Relato por Julia Buenaventura

Ciclo de Debates Museu Lasar Segall 50 Anos. 1967 – 2017

 

Mesa II: Arquivo de documentos com a participação de: Vera D´Horta, Ana Magalhaes e Daniel Rincón (Mediador); e da Mesa III: Acervo fotográfico com a participação de Helouise Costa, Rubens Fernandes e Rosa Esteves (mediadora).

Relato por Julia Buenaventura

 

Após escutar as mesas de conversa acontecidas no dia 4 de outubro de 2017, em comemoração dos 50 anos do Museu Lasar Segall, fica claro que o acervo da instituição é uma mina de ouro, um poço de documentos cuja singular riqueza seria uma fonte de estudo para futuros pesquisadores.

Porém, também fica claro a debilidade do interesse por parte desses novos pesquisadores, situação perceptível na frente de um auditório praticamente vazio. Falta de quórum que leva a vários questionamentos sobre a apatia circundante. Em palavras de Vera D´Horta, encarregada do acervo do Museu durante mais de vinte anos: “Eu não vejo futuro promissor. A própria instituição corre risco. Todos os que começaram a trabalhar lá no começo de 80, estão se aposentando ou já se aposentaram. E se o Ministério de Cultura não fizer algo, não há como continuar. Os setores do museu estão se esvaziando.”.

Vários dos presentes nesta comemoração estiveram no festejo dos 25 anos do Museu, mas é evidente que o entusiasmo não deve ser o mesmo. Assim, dois fatos resultam contraditórios: de um lado, a apresentação de pesquisas extraordinárias; de outro, o marasmo geral na frente dessas pesquisas. Em resumo, a pergunta que vem na minha mente é: o que está acontecendo para nós, intelectuais e acadêmicos, estarmos ficando com os auditórios vazios. Mas deixo essa questão em aberto e vou diretamente às mesas, que tiveram momentos belíssimos.

 

Mesa II: Arquivo de Documentos.

Participantes: Vera D´Horta, Ana Magalhaes e Daniel Rincón (Mediador)

DADOS PARA ANÁLISE
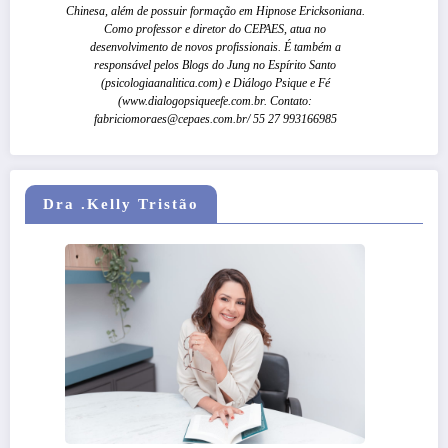
Chinesa, além de possuir formação em Hipnose Ericksoniana.
Como professor e diretor do CEPAES, atua no
desenvolvimento de novos profissionais. É também a
responsável pelos Blogs do Jung no Espírito Santo
(psicologiaanalitica.com) e Diálogo Psique e Fé
(www.dialogopsiqueefe.com.br. Contato:
fabriciomoraes@cepaes.com.br/ 55 27 993166985
Dra .Kelly Tristão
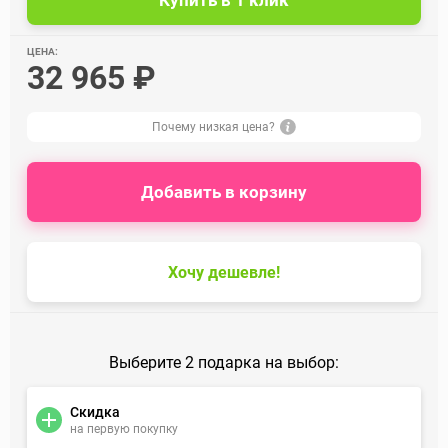
ЦЕНА:
32 965 ₽
Почему низкая цена?
Добавить в корзину
Хочу дешевле!
Выберите 2 подарка на выбор:
Скидка
на первую покупку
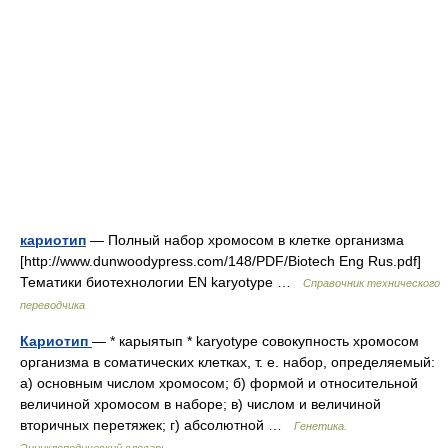
кариотип
— Полный набор хромосом в клетке организма
[http://www.dunwoodypress.com/148/PDF/Biotech Eng Rus.pdf]
Тематики биотехнологии EN karyotype …
Справочник технического
переводчика
Кариотип
— * карыятып * karyotype совокупность хромосом
организма в соматических клетках, т. е. набор, определяемый:
а) основным числом хромосом; б) формой и относительной
величиной хромосом в наборе; в) числом и величиной
вторичных перетяжек; г) абсолютной …
Генетика.
Энциклопедический словарь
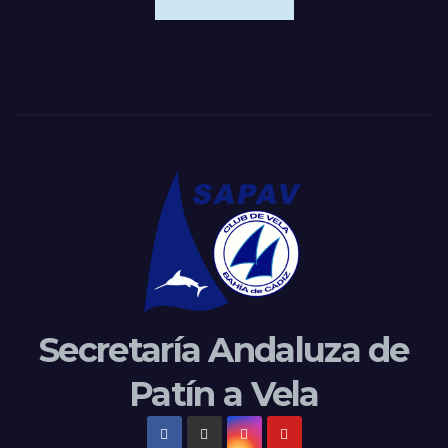
Secretaría Andaluza de
Patín a Vela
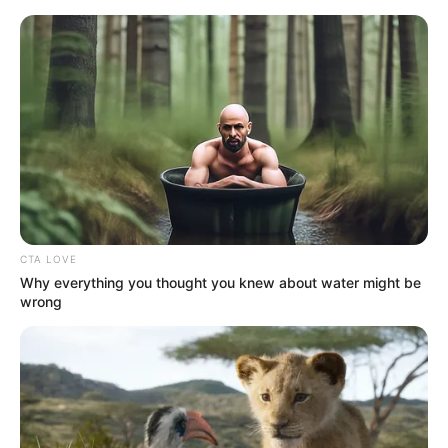
Como Fazer um Jardim Artificial
de Suculentas para Decorar sua
Casa
CTA LOVE
Why everything you thought you knew about water might be
wrong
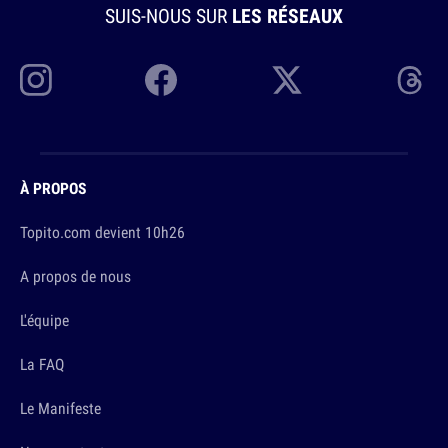
SUIS-NOUS SUR
LES RÉSEAUX
À PROPOS
Topito.com devient 10h26
A propos de nous
L'équipe
La FAQ
Le Manifeste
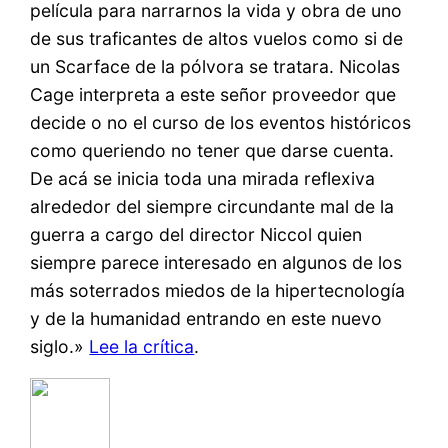
película para narrarnos la vida y obra de uno
de sus traficantes de altos vuelos como si de
un Scarface de la pólvora se tratara. Nicolas
Cage interpreta a este señor proveedor que
decide o no el curso de los eventos históricos
como queriendo no tener que darse cuenta.
De acá se inicia toda una mirada reflexiva
alrededor del siempre circundante mal de la
guerra a cargo del director Niccol quien
siempre parece interesado en algunos de los
más soterrados miedos de la hipertecnología
y de la humanidad entrando en este nuevo
siglo.»
Lee la crítica
.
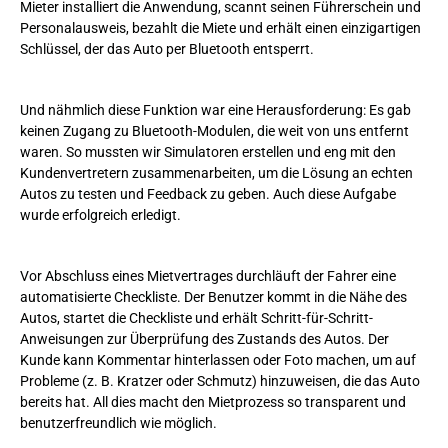
Mieter installiert die Anwendung, scannt seinen Führerschein und
Personalausweis, bezahlt die Miete und erhält einen einzigartigen
Schlüssel, der das Auto per Bluetooth entsperrt.
Und nähmlich diese Funktion war eine Herausforderung: Es gab
keinen Zugang zu Bluetooth-Modulen, die weit von uns entfernt
waren. So mussten wir Simulatoren erstellen und eng mit den
Kundenvertretern zusammenarbeiten, um die Lösung an echten
Autos zu testen und Feedback zu geben. Auch diese Aufgabe
wurde erfolgreich erledigt.
Vor Abschluss eines Mietvertrages durchläuft der Fahrer eine
automatisierte Checkliste. Der Benutzer kommt in die Nähe des
Autos, startet die Checkliste und erhält Schritt-für-Schritt-
Anweisungen zur Überprüfung des Zustands des Autos. Der
Kunde kann Kommentar hinterlassen oder Foto machen, um auf
Probleme (z. B. Kratzer oder Schmutz) hinzuweisen, die das Auto
bereits hat. All dies macht den Mietprozess so transparent und
benutzerfreundlich wie möglich.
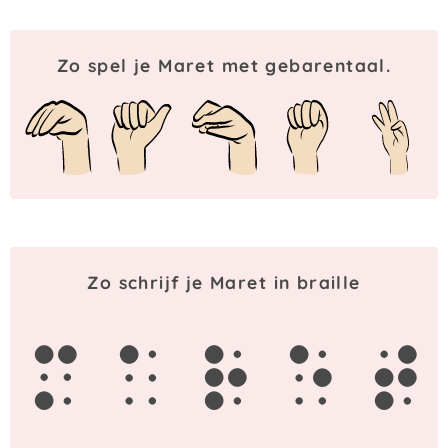
Zo spel je Maret met gebarentaal.
Zo schrijf je Maret in braille
m
a
r
e
t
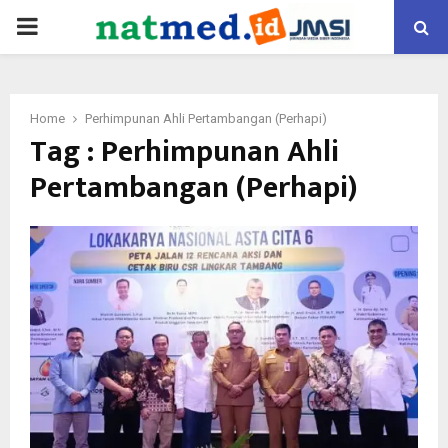
PRIMARY
MENU
Home
Perhimpunan Ahli Pertambangan (Perhapi)
Tag : Perhimpunan Ahli
Pertambangan (Perhapi)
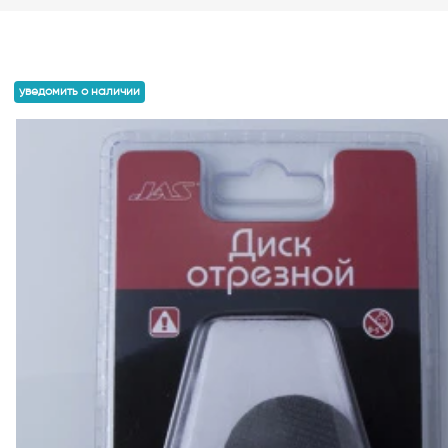
уведомить о наличии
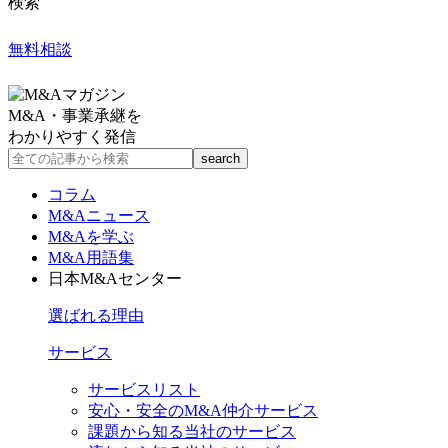
検索
無料相談
M&A・事業承継を
わかりやすく発信
コラム
M&Aニュース
M&Aを学ぶ
M&A用語集
日本M&Aセンター
選ばれる理由
サービス
サービスリスト
安心・安全のM&A仲介サービス
課題から知る当社のサービス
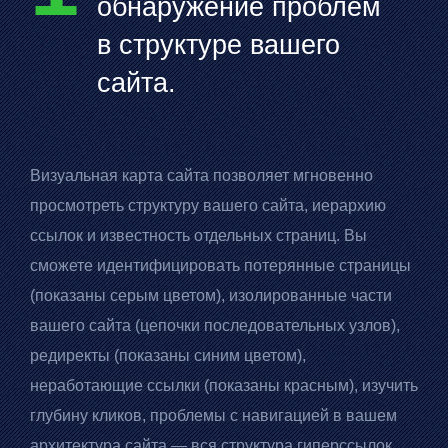
обнаружение проблем
в структуре вашего
сайта.
Визуальная карта сайта позволяет мгновенно
просмотреть структуру вашего сайта, иерархию
ссылок и известность отдельных страниц. Вы
сможете идентифицировать потерянные страницы
(показаны серым цветом), изолированные части
вашего сайта (цепочки последовательных узлов),
редиректы (показаны синим цветом),
неработающие ссылки (показаны красным), изучить
глубину кликов, проблемы с навигацией в вашем
архитектура сайта — вся структура гиперссылок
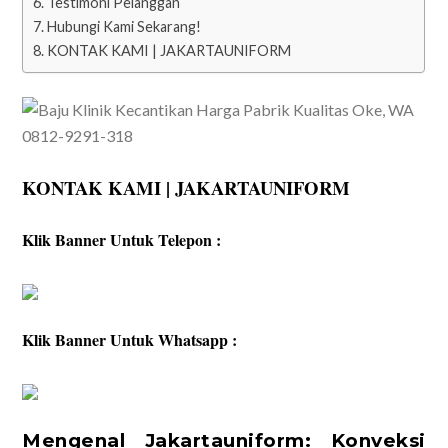
Testimoni Pelanggan
Hubungi Kami Sekarang!
KONTAK KAMI | JAKARTAUNIFORM
KONTAK KAMI | JAKARTAUNIFORM
Klik Banner Untuk Telepon :
Klik Banner Untuk Whatsapp :
Mengenal Jakartauniform: Konveksi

SUAS TAREFAS
- A) Reproduza fielmente o trecho do relato que vai de "Mesa II: Arquivo de documentos com" até "Rosa Esteves (mediadora).", inclusive.
- B) Indique se cada afirmação abaixo está de acordo com o relato, respondendo sim ou não e citando literalmente as palavras do relato que decidem a questão. (i) As mesas de conversa aconteceram em 4 de outubro de 2017. (ii) Vera D´Horta foi encarregada do acervo do Museu por menos de dez anos. (iii) O auditório estava cheio durante as mesas.
- C) Segundo o relato, por que Vera D´Horta não vê um futuro promissor para o Museu? Responda em uma a três frases.
Os registros não têm relação com o relato.

RESPOSTAS POR TAREFA
- A)
Mesa II: Arquivo de documentos com a participação de: Vera D´Horta, Ana Magalhaes e Daniel Rincón (Mediador); e da Mesa III: Acervo fotográfico com a participação de Helouise Costa, Rubens Fernandes e Rosa Esteves (mediadora).

- B)
(i) Sim: "mesas de conversa acontecidas no dia 4 de outubro de 2017".
(ii) Não: "encarregada do acervo do Museu durante mais de vinte anos".
(iii) Não: "na frente de um auditório praticamente vazio".

- C) Vera D´Horta afirma que todos os que começaram a trabalhar no Museu no começo dos anos 80 estão se aposentando ou já se aposentaram. Por isso, os setores do museu estão se esvaziando. Ela acrescenta que, se o Ministério de Cultura não fizer algo, não há como continuar.